Data Science | AI | DataOps | Engineering
backgroundGrey.png

Blog

Data Science & Data Engineering blogs

Advancing Analytics at SQLBits 2022

SQLBits 2022 is just around the corner, taking place between March 8th and 12th at the ExCel in London.

Across our team we’ll be delivering 3 pre-con training days and 12 general sessions across Data Engineering, Data Science, and DevOps. Here’s the agenda of all our sessions, and when and where to find us.


Tuesday - 8th (Training Days)

A Data Engineer's Guide to Azure Synapse

Presenters: Simon Whiteley, Zach Stagers, and Stijn Wyants

Track: Data Engineering

There has been an explosion of interest in Azure Synapse Analytics as everyone races to get to grips with the all-in-one data analytics platform. But when opening up the box, you find it's a lot more complex that it's made out to be, with several different powerful compute engines, each with their own idiosyncrasies! Why do we have different flavours of each engine? When should you use Spark pools over SQL? What's the most cost effective approach for different scenarios? What types of users should be using each service? The answers to these questions aren't always met with clarity!

This training day breaks down the Synapse workspace into it's component parts and provides a foundation of knowledge for each piece. During the day, we will cover:

- Fundamentals of building a Lake-based analytical platform - how you structure a lake, what file format to choose, what kinds of data work it's suited for
- How the SQL Pools work, patterns for optimising performance and cost and how we can use our SQL endpoints to integrate with other services
- The Synapse Spark engine, demonstrating how you can write dynamic workflows in Python or bring your existing SQL logic to spark directly.
- Data Explorer pools and how you can use it for deep exploration of logs, time series and other fast-moving unstructured data sources
- Synapse Integrations, how you can take your workspace and integrate directly with tools such as Azure Purview, CosmosDB and the wider Dataverse

There is a huge amount to cover, but you'll be guided by Data Platform MVP Simon Whiteley & veteran analytics consultant Zach Stagers, both of whom have deep knowledge across the whole of this wide and sprawling tech stack.


Wednesday - 9th (Training Days)

Achieving DevOps Nirvana: Automating Azure Data Platform Deployments with Terraform

Presenters: Anna Wykes and Falek Miah

Track: DevOps

Adopting full Infrastructure as Code (IaC) can be a daunting task, not always accessible to every data developer, given the variety in experience and skill-set. It is important we work towards the DevOps dream of us all being part of the process , and all being responsible for and understanding our solutions infrastructure – but how do we achieve this dream?

» Set problem A:
In the SQLBits 2022 blog post, who presents the training day on automating Azure Data Platform deployments with Terraform?

» Supplied material:

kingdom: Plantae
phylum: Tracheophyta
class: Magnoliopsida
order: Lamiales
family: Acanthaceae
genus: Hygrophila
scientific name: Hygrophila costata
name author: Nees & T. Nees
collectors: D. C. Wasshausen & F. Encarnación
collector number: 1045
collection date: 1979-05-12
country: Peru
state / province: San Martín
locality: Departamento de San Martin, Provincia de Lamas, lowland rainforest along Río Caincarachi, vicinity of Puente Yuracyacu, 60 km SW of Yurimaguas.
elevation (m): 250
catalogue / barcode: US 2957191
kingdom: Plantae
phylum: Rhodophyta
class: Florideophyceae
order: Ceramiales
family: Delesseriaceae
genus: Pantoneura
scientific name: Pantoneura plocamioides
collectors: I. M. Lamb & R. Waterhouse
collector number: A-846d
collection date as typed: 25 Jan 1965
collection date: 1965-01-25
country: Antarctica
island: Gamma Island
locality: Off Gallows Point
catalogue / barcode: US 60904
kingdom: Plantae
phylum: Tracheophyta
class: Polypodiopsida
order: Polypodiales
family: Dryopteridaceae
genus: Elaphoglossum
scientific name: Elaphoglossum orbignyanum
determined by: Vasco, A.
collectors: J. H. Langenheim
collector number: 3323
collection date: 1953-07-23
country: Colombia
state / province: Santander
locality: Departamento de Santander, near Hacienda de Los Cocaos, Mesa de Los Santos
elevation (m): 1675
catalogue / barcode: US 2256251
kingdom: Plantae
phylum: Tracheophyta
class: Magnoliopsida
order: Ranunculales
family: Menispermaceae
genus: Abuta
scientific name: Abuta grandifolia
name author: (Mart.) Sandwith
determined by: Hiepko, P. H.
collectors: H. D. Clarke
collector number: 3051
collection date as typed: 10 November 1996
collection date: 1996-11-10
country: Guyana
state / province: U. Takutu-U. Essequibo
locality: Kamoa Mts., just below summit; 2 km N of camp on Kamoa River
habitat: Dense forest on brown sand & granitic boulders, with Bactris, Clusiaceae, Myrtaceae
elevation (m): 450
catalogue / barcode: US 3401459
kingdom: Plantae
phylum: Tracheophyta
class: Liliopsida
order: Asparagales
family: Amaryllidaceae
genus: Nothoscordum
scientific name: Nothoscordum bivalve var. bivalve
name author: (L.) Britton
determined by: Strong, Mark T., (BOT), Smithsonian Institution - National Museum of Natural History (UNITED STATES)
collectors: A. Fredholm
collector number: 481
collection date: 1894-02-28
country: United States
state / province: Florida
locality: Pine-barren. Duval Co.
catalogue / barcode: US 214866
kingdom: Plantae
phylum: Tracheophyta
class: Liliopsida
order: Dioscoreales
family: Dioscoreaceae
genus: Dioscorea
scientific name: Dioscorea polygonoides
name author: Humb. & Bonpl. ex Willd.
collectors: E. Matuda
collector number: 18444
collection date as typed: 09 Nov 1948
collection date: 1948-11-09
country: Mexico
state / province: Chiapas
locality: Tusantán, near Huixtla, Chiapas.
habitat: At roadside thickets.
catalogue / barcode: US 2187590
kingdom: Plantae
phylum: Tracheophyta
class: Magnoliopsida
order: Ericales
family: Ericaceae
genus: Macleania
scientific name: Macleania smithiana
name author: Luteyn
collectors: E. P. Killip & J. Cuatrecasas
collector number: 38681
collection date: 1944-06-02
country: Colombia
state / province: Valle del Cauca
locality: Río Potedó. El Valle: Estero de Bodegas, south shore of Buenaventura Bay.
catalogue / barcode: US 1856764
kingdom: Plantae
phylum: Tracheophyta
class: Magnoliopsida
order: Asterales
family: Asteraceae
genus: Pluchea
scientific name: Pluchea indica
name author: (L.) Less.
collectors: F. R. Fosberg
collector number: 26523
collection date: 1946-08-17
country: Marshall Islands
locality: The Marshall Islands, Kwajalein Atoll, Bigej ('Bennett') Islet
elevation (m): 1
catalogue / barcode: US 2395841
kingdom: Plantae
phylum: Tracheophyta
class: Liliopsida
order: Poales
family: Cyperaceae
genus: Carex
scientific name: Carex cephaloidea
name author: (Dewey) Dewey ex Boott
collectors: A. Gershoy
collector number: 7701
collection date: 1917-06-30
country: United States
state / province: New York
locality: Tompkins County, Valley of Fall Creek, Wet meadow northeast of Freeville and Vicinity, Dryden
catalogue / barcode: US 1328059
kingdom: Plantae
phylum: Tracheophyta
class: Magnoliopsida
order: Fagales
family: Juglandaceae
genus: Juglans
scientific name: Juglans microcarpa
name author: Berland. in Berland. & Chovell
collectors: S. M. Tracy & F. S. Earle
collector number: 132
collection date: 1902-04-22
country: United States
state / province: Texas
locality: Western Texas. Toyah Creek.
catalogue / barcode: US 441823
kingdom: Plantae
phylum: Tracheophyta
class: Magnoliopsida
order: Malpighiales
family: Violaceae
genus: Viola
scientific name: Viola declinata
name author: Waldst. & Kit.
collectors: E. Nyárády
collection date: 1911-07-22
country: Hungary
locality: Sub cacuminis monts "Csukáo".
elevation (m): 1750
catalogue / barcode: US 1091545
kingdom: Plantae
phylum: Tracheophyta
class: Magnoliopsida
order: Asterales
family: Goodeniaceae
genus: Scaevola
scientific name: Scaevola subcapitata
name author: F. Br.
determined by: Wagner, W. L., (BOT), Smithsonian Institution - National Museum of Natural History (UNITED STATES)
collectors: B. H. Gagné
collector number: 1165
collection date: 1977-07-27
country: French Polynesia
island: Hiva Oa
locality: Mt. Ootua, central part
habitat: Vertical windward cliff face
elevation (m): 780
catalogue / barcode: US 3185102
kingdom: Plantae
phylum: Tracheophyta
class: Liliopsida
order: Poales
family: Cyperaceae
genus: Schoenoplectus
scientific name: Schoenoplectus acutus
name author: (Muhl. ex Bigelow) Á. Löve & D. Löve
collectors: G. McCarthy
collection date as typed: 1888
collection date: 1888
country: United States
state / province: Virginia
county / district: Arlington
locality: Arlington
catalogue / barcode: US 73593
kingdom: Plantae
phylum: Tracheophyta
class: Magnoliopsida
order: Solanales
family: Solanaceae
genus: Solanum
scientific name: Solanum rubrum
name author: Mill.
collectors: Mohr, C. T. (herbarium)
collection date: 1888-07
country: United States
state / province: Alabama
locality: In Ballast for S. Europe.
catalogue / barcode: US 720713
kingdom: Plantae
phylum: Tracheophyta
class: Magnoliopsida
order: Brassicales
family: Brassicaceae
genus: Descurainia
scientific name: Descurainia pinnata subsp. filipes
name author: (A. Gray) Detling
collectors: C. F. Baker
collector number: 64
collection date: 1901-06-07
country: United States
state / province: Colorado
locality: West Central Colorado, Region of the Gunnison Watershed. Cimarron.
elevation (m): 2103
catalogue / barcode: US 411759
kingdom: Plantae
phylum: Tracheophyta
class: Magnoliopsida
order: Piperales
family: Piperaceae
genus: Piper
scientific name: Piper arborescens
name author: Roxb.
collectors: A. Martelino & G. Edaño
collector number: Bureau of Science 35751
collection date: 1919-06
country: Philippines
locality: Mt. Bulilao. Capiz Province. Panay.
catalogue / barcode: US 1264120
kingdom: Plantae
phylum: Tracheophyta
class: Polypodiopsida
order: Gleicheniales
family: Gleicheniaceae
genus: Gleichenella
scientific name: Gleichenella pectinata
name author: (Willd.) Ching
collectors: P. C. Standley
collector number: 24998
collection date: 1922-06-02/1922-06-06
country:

» Set problem B:
Please return everything in the entries from their first line down through the line that contains "scientific name: Pantoneura plocamioides", with both ends included and every line copied verbatim.

» Exercise output A:
Anna Wykes and Falek Miah

» Exercise output B:
kingdom: Plantae
phylum: Tracheophyta
class: Magnoliopsida
order: Lamiales
family: Acanthaceae
genus: Hygrophila
scientific name: Hygrophila costata
name author: Nees & T. Nees
collectors: D. C. Wasshausen & F. Encarnación
collector number: 1045
collection date: 1979-05-12
country: Peru
state / province: San Martín
locality: Departamento de San Martin, Provincia de Lamas, lowland rainforest along Río Caincarachi, vicinity of Puente Yuracyacu, 60 km SW of Yurimaguas.
elevation (m): 250
catalogue / barcode: US 2957191
kingdom: Plantae
phylum: Rhodophyta
class: Florideophyceae
order: Ceramiales
family: Delesseriaceae
genus: Pantoneura
scientific name: Pantoneura plocamioides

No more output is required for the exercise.